Earlier this month, Semiconductor Engineering editor-in-chief Ed Sperling hosted an industry roundtable to discuss new DRAM options and considerations. Frank Ferro, our senior director of product management, represented Rambus, alongside participants from Cadence, Synopsys and Samsung Electronics.
As Ferro points out, the two primary challenges the memory industry continues to face are bandwidth and latency.
“These challenges really haven’t changed very much [over the years]. However, the key difference is that we’re now seeing a swing back from where we had plenty of bandwidth – and compute was the bottleneck – to where memory is the bottleneck again.”

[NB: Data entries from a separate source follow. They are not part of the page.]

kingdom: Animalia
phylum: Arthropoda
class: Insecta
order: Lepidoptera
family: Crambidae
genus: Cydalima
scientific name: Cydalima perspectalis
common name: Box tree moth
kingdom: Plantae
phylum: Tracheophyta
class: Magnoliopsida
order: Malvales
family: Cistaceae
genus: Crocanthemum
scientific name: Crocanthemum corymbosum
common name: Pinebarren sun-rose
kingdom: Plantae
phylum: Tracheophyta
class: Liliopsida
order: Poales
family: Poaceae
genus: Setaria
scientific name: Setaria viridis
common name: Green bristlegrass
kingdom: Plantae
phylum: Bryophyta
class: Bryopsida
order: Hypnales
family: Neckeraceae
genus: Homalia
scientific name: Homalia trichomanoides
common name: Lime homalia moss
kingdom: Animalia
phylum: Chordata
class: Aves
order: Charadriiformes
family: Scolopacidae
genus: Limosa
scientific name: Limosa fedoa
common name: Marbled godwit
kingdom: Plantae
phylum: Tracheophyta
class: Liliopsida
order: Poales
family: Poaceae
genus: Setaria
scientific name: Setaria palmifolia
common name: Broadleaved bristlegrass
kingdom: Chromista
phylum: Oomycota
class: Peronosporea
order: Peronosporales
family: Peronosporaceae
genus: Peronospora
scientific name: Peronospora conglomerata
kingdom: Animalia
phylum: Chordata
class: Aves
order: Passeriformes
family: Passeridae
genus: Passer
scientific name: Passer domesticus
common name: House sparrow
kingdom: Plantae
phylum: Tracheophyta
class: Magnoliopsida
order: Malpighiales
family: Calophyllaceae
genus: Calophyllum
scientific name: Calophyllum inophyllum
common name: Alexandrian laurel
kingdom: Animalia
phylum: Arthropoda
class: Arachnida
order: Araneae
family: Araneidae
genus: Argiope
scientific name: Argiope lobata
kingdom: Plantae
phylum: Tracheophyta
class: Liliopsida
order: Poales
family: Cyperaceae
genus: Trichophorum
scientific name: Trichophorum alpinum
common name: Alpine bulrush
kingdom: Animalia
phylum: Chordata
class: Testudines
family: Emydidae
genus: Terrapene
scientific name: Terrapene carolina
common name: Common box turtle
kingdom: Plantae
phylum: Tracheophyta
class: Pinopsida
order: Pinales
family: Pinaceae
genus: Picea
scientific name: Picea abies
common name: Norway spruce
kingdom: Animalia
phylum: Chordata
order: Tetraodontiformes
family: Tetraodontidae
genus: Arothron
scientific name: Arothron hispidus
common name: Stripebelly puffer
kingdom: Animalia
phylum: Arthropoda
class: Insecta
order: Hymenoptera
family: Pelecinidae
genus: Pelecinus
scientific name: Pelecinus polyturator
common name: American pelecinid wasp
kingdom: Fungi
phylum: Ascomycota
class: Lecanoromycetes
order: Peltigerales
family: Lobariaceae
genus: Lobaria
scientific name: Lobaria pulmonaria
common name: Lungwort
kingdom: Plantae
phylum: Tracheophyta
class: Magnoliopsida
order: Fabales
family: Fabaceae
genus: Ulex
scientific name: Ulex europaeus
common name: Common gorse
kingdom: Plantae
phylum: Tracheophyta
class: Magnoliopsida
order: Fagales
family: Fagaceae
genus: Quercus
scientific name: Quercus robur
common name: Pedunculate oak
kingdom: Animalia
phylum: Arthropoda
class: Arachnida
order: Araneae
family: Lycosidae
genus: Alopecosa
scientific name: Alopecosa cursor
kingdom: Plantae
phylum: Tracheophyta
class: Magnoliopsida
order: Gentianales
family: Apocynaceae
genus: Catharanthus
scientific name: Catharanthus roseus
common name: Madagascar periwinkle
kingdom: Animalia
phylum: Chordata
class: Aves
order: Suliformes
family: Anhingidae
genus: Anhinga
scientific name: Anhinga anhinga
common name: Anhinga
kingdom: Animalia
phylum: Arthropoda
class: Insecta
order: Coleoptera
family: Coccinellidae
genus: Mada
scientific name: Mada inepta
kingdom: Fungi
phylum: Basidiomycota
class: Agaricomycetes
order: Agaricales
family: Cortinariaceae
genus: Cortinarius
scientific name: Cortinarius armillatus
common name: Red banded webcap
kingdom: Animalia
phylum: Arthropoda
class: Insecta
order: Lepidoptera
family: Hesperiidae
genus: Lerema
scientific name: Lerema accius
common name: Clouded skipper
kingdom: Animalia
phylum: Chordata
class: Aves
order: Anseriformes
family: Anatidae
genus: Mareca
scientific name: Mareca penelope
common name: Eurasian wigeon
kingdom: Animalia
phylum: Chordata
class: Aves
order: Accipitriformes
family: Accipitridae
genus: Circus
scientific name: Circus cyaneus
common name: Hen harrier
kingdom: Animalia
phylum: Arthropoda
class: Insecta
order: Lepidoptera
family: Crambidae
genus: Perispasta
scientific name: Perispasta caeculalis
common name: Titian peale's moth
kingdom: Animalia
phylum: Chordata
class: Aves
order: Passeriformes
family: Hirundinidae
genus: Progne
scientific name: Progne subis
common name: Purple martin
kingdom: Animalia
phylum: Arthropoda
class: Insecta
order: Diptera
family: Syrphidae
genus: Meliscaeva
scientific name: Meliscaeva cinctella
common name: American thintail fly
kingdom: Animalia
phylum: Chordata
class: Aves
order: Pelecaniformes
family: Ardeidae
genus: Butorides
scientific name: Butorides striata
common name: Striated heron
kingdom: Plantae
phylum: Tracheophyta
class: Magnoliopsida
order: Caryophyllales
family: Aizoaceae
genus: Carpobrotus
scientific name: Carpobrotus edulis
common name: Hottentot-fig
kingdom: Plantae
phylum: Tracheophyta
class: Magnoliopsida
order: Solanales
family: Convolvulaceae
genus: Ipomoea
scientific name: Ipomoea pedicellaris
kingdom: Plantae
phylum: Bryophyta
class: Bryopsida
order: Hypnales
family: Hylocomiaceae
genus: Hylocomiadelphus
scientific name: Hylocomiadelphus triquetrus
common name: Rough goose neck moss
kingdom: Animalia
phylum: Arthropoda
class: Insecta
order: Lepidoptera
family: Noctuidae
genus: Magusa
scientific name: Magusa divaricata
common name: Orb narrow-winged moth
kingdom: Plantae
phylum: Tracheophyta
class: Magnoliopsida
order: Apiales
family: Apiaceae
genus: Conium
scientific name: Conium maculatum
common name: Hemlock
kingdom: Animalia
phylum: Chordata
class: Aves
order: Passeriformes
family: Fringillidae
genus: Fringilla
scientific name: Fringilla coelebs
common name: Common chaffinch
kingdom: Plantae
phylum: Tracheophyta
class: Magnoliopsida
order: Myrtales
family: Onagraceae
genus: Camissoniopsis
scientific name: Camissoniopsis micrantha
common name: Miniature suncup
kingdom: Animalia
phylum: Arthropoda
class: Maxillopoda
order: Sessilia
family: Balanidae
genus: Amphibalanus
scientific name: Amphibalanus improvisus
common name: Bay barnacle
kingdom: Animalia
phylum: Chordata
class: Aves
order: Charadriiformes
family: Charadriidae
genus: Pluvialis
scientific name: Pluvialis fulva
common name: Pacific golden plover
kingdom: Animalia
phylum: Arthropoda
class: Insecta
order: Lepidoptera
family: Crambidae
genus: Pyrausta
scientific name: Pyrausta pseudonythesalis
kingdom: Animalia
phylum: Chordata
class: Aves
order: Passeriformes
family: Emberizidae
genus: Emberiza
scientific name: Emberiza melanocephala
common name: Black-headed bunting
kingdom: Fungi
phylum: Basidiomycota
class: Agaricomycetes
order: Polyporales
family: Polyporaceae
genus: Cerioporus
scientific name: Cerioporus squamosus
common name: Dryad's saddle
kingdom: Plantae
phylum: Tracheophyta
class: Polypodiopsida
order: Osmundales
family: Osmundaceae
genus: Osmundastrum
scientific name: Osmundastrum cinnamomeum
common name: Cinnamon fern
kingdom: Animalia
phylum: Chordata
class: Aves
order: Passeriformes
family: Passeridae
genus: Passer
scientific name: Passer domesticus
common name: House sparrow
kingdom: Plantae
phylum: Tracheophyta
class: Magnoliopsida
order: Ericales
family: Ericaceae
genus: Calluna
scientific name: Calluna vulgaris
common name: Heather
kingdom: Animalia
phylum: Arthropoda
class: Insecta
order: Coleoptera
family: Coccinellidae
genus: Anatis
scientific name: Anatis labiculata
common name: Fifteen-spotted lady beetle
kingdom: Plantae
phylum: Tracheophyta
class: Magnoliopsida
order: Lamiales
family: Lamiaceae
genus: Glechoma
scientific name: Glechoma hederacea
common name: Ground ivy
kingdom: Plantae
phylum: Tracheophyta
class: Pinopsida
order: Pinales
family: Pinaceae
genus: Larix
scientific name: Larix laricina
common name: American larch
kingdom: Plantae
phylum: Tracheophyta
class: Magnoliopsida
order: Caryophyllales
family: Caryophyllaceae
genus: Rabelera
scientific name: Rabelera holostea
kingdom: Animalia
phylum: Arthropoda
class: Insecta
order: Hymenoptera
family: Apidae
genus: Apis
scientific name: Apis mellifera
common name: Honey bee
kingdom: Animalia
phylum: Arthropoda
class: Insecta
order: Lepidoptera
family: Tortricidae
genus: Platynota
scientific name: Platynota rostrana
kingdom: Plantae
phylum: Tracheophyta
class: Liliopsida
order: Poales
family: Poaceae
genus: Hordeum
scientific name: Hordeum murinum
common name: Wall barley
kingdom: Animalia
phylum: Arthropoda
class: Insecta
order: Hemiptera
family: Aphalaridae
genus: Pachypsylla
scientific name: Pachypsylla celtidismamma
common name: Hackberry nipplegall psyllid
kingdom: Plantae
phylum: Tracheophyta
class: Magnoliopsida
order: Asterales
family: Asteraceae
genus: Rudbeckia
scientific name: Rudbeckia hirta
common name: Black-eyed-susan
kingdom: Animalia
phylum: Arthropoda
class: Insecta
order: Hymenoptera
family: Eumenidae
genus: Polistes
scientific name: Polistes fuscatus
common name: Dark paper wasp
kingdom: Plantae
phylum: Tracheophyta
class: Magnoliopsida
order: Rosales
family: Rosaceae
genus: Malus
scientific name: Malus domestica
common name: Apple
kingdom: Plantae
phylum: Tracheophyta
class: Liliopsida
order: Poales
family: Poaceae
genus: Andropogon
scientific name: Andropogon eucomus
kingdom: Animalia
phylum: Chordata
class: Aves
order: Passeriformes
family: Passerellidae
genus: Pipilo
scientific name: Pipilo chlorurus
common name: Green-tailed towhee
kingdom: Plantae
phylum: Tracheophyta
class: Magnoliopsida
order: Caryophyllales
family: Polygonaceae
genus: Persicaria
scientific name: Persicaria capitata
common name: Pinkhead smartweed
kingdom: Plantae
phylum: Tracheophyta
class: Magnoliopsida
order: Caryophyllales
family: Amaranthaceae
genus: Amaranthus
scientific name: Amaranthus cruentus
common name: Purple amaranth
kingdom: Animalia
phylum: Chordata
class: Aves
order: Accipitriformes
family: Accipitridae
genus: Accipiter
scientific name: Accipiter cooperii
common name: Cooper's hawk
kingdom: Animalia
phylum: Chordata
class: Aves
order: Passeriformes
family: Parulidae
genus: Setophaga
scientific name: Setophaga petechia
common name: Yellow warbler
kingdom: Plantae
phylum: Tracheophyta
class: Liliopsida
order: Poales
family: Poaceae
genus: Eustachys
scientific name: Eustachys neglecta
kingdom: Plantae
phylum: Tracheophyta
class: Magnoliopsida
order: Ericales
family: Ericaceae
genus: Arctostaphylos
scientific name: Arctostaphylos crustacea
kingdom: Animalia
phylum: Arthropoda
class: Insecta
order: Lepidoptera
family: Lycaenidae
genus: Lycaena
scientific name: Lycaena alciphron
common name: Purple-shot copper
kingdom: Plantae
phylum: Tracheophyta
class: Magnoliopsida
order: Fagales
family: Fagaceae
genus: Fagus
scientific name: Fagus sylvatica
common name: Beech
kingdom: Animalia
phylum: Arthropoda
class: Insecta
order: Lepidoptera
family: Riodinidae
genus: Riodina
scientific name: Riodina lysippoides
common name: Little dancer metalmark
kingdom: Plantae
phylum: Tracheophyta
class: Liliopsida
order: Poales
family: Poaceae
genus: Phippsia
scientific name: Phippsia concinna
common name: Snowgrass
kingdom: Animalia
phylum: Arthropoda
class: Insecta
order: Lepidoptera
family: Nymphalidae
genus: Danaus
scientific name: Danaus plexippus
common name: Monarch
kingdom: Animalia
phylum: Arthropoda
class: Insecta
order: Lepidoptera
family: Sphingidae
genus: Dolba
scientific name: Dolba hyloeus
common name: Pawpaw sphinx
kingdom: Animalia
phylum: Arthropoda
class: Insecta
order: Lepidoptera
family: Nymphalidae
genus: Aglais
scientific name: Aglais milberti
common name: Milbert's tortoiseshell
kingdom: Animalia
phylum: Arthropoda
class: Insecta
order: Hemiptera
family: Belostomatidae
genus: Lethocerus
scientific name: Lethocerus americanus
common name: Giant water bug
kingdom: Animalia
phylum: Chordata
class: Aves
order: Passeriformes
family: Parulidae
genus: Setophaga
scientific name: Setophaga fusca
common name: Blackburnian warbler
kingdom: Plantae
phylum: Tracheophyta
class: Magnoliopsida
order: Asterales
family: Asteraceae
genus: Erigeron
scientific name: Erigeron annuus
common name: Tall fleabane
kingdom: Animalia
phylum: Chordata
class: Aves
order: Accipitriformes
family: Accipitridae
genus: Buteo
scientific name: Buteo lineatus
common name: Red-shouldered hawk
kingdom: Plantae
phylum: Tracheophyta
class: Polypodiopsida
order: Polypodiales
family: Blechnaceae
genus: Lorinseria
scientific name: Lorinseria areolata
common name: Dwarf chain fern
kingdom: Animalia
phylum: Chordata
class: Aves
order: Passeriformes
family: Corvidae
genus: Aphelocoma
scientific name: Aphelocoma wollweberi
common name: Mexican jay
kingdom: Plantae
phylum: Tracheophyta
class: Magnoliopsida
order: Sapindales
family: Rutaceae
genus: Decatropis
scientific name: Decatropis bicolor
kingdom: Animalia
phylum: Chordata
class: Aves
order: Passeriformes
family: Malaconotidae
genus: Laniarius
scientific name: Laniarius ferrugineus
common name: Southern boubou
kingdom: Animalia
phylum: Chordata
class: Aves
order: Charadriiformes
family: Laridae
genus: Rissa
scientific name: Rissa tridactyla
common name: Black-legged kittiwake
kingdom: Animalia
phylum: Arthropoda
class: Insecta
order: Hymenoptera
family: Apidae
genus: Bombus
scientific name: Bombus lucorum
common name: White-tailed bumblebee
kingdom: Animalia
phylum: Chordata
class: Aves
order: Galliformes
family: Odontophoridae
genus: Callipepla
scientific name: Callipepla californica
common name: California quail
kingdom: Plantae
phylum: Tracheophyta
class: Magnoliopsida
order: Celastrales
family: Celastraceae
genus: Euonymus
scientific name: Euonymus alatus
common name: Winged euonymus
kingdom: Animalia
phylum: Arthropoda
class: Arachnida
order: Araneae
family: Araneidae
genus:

This trend, says Ferro, has prompted the development of various memory technologies including advanced packaging, in-memory and near-memory computing.
“[For example], HBM basically came out of nowhere a couple years ago and now GDDR is showing up on everyone’s radar,” he explains. “We’re [currently] building physical layers based on [vendor] specs and JEDEC specs. Architecturally, we are looking at ways to innovate.”
According to Ferro, certain types of memory architectures are now being designed to match specific applications.
“In networking, you may see HBM doing packet buffering or DDRs doing some other kind of housekeeping function. The SoCs and the networking processors are starting to optimize memory subsystems based on the type of workloads they’re seeing,” he elaborates. “In AI, the training is moving toward HBM. Inference can’t afford HBM [in most cases], so they’re leaning toward GDDR6.”
System level requirements, says Ferro, determine which memory technology is most appropriate as performance trade-offs are made between power consumption, design complexity and cost. Ferro also notes that the next generation of HBM is on its way, with the promise of more bandwidth and power efficiency. Indeed, AI is still in its infancy and system architects continue to look for more bandwidth from the memory sub-system as the size of data-sets grow. This additional bandwidth and memory density will also enable the co-design of processors and memory systems for further performance optimizations.
Moreover, says Ferro, foundries, semiconductor, DRAM and IP companies are working to improve the overall cost of HBM implementation. HBM is still in the early manufacturing stages and cost reduction will come with volume and manufacturing experience with both the DRAM (3D) and 2.5D systems. There are also efforts to look at new types of interposer material to reduce cost.
“The addition of both HBM and GDDR6 to the traditional DDR DRAM now gives designers more choices for systems requiring very high bandwidth. Although having additional choices for the memory subsystem means more evaluation work for system architects, it is ultimately very good for the industry as the need for more bandwidth has no end in sight,” he concludes.